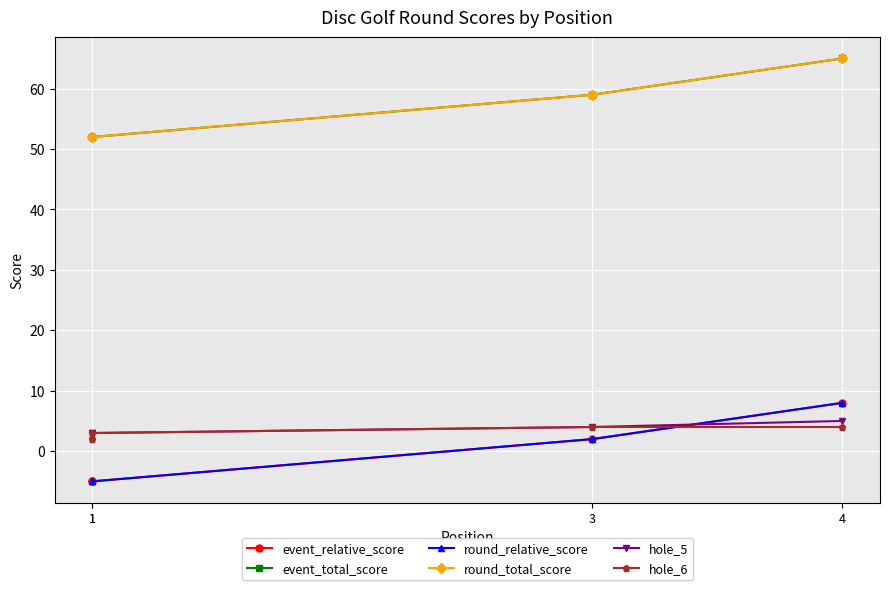

What is the value of the hole_5 point at the 4th from the left?

5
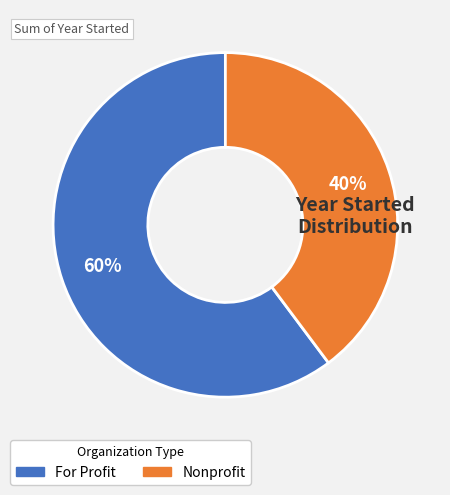

Is there any slice that represents more than half of the pie?

Yes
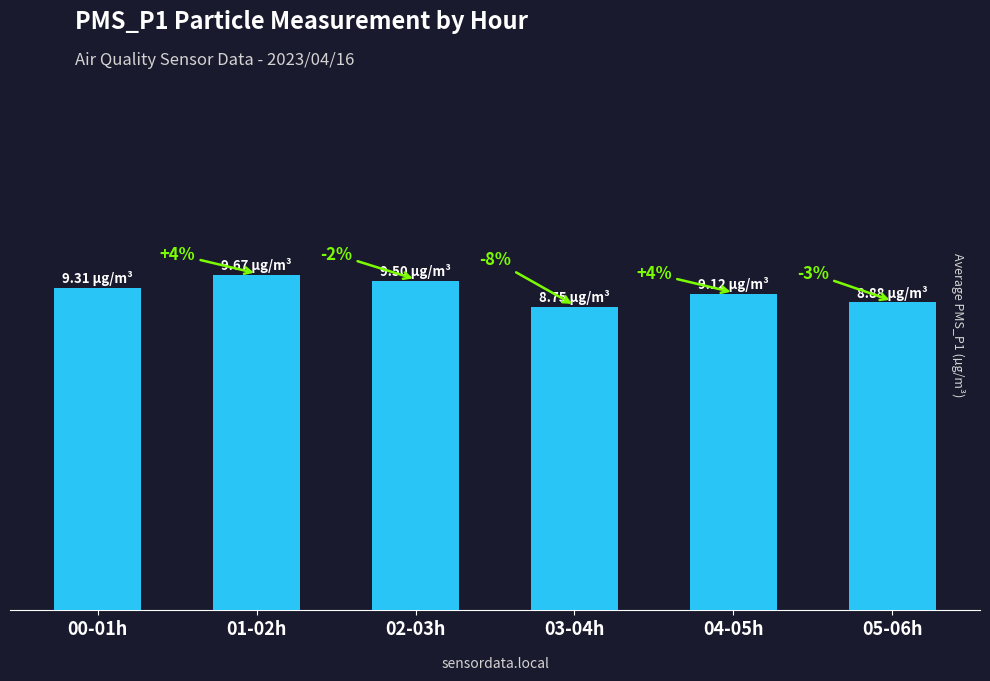

Approximately how many times larger is the value at 03-04h compared to 05-06h?

1.0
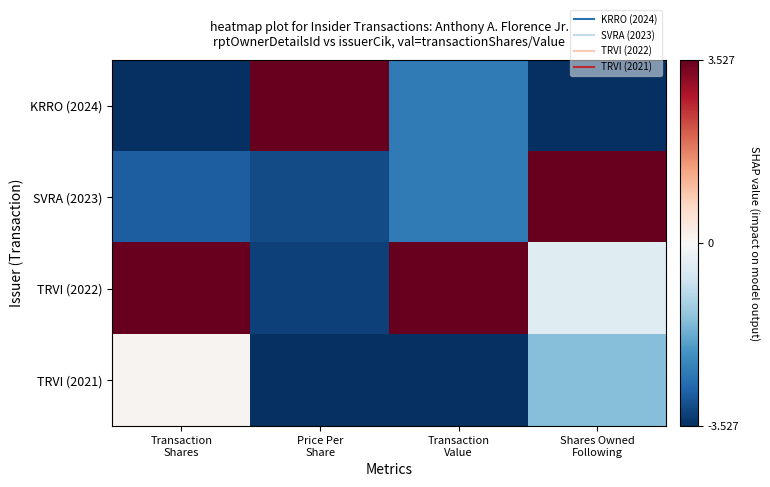

What is the total value across all series at Price Per
Share?

-6.4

------------------------------------

Express every line of the entries above as a Markdown table with the columns "Row" and "Line", giving each non-blank line a row number and leaving out blank lines. Omit the pictures.

▸ **Reply to the task**:
| Row | Line |
|---|---|
| 1 | What is the value of the hole_5 point at the 4th from the left? |
| 2 | 5 |
| 3 | Is there any slice that represents more than half of the pie? |
| 4 | Yes |
| 5 | Approximately how many times larger is the value at 03-04h compared to 05-06h? |
| 6 | 1.0 |
| 7 | What is the total value across all series at Price Per |
| 8 | Share? |
| 9 | -6.4 |